**Task directions:**
From the forum thread below, copy the passage starting with "Collection? You sound" and going on through "evening to you.", reproducing every word unchanged.

I have optotriacs in my collection. But it needs additional circuitry to operate. I don't have all the components to build that circuit. Optotriacs can be switched several hundred times per second. So it's more than reliable for this application. The circuit is just complicated and adds some cost. However, it's better than risking a whole batch of 1000 eggs. I don't have plan to work on it right now. I will do it after the ongoing hatch. 

Good morning!


----------



## robin416

I had to look up optotriacs, not even sure I can say it outloud. I sort of understand why they would be the better choice for your purposes.

Collection? You sound like some of those that hang out here. Everyone seems to have a collection of things that are their passion.

And good evening to you.


----------



## Poultry Judge

fischer_tanvir said:


> I have optotriacs in my collection. But it needs additional circuitry to operate. I don't have all the components to build that circuit. Optotriacs can be switched several hundred times per second. So it's more than reliable for this application. The circuit is just complicated and adds some cost. However, it's better than risking a whole batch of 1000 eggs. I don't have plan to work on it right now. I will do it after the ongoing hatch.
> 
> Good morning!


Thank you for sharing with the group!


----------



## robin416

Poultry Judge said:


> Thank you for sharing with the group!


And here is one of them now.


----------



## fischer_tanvir

You are welcome. I can share my schematics if any of you are interested.

[Collected data]
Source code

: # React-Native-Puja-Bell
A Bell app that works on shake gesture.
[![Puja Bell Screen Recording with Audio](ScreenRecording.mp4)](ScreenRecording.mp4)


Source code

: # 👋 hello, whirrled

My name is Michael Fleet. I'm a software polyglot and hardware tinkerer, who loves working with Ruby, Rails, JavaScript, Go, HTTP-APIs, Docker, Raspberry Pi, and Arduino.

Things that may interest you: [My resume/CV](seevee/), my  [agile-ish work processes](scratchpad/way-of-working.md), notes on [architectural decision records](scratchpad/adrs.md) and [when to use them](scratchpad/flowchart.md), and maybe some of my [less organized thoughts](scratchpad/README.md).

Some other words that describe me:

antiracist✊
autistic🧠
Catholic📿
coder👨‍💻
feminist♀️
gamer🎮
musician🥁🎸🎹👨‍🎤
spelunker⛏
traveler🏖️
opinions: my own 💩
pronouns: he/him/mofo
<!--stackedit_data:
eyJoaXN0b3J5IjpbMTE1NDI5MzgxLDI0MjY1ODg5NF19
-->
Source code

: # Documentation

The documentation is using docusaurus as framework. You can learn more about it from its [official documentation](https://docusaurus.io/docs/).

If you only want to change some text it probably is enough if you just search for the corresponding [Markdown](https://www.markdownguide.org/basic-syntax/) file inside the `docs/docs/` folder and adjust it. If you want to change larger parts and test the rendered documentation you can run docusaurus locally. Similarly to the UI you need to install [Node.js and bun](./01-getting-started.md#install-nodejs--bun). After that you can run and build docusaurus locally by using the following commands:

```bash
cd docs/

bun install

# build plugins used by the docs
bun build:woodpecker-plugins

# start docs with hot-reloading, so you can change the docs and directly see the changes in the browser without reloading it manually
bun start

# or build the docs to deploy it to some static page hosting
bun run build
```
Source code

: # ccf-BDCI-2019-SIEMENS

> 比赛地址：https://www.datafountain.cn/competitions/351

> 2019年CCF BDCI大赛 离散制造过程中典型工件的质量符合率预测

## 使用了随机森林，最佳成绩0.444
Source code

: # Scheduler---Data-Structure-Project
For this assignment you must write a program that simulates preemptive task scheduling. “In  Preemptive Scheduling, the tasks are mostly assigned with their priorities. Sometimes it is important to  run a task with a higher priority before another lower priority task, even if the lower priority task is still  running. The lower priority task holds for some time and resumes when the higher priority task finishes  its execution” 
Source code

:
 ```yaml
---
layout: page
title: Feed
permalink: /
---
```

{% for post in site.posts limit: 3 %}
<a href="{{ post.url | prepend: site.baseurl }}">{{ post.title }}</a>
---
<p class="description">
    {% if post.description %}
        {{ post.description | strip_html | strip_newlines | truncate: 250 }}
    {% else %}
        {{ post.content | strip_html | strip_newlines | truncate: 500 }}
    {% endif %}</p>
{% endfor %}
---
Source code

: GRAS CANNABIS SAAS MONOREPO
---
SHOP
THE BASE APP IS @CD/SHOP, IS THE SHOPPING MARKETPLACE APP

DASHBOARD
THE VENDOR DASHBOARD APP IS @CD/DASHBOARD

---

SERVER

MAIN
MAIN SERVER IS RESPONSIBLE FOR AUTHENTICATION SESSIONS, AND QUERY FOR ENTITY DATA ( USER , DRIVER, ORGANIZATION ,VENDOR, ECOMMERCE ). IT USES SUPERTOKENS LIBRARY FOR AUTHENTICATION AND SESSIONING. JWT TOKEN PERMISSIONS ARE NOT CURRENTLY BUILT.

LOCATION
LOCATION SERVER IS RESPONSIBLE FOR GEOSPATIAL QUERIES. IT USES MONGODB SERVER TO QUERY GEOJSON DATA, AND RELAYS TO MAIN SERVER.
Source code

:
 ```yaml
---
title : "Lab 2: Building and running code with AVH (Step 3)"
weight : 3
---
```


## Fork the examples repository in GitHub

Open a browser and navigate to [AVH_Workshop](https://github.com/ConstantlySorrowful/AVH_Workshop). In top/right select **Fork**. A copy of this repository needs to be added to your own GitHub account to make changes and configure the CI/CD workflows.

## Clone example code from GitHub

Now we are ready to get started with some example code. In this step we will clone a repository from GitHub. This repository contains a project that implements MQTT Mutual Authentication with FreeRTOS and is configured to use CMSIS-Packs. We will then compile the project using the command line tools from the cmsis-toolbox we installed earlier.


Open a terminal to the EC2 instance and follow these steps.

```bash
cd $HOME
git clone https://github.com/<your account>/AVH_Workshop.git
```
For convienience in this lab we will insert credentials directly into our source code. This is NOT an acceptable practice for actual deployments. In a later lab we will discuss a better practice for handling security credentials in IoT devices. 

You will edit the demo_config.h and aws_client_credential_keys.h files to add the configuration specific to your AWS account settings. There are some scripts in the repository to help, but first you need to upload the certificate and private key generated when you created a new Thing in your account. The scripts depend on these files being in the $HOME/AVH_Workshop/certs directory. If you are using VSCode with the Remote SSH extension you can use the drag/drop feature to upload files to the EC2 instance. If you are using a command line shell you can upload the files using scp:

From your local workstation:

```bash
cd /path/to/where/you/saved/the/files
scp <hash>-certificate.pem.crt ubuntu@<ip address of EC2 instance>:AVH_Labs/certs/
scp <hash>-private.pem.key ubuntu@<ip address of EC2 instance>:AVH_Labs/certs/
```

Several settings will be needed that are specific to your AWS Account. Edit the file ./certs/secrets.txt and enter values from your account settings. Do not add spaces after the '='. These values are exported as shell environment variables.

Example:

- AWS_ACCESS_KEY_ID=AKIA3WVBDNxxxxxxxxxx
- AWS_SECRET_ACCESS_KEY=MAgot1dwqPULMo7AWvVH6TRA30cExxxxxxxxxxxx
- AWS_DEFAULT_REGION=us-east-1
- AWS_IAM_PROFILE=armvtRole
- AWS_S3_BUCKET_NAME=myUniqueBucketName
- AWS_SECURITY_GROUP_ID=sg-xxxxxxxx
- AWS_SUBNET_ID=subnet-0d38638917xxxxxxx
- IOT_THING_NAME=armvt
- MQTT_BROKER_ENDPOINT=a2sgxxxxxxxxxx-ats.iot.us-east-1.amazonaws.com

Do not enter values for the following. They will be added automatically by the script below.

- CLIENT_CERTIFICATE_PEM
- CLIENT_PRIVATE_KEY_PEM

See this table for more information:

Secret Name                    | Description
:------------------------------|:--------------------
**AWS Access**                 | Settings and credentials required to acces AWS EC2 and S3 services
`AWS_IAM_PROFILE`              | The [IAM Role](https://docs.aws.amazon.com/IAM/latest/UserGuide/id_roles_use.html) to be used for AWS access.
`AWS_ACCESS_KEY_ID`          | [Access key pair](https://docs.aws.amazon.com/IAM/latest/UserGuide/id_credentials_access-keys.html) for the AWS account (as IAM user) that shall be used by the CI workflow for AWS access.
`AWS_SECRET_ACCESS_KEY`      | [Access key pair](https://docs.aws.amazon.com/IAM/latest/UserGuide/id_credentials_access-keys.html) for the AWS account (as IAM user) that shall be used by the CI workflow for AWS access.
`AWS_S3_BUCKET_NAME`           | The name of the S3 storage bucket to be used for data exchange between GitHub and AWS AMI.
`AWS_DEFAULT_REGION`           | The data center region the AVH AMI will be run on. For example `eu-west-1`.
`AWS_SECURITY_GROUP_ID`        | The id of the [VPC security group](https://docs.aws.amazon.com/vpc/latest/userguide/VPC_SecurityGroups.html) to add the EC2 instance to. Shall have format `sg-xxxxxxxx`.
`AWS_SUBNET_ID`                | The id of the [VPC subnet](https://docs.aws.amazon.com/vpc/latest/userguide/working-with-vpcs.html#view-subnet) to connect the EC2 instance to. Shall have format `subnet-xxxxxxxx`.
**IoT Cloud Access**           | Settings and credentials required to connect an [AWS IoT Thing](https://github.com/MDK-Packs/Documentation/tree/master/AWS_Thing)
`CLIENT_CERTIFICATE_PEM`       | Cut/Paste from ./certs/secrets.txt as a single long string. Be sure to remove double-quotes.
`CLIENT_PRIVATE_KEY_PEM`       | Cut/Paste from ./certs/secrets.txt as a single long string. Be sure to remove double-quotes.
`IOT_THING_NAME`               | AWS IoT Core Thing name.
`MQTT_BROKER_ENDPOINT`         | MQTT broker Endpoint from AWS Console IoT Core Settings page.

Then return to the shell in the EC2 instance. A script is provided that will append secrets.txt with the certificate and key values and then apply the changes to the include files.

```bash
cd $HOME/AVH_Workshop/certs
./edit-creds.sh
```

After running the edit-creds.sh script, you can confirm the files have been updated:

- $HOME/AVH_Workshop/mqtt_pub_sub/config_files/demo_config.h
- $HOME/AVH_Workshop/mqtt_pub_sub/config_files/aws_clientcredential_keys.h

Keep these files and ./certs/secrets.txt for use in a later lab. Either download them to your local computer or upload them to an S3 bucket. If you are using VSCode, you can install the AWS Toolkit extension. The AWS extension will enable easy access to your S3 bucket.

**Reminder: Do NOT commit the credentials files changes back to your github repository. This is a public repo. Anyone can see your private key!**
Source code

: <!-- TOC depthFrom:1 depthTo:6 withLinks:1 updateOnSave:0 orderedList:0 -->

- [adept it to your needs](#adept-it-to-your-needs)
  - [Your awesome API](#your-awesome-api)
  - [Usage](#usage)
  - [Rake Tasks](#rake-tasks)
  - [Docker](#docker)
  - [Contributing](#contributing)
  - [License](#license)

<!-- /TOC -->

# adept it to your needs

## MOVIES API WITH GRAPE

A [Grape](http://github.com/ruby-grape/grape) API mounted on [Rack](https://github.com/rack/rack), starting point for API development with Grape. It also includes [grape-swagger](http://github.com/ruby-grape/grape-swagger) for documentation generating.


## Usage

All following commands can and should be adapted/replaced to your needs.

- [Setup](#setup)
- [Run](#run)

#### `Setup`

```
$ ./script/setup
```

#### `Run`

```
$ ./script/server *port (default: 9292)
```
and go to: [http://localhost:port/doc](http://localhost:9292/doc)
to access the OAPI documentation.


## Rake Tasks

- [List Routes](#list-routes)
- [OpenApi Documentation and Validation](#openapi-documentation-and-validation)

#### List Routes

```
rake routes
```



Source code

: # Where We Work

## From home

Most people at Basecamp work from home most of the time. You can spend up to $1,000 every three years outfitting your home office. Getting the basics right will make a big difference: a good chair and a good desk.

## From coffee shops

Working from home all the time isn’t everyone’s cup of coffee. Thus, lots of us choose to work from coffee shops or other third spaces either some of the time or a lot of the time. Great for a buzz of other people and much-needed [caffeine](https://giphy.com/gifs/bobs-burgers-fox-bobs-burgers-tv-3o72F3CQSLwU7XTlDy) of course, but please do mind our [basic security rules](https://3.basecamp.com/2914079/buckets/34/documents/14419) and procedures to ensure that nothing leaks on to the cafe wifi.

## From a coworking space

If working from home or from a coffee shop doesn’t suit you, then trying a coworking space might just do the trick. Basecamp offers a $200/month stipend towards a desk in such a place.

**Solution to this problem:**
Collection? You sound like some of those that hang out here. Everyone seems to have a collection of things that are their passion.

And good evening to you.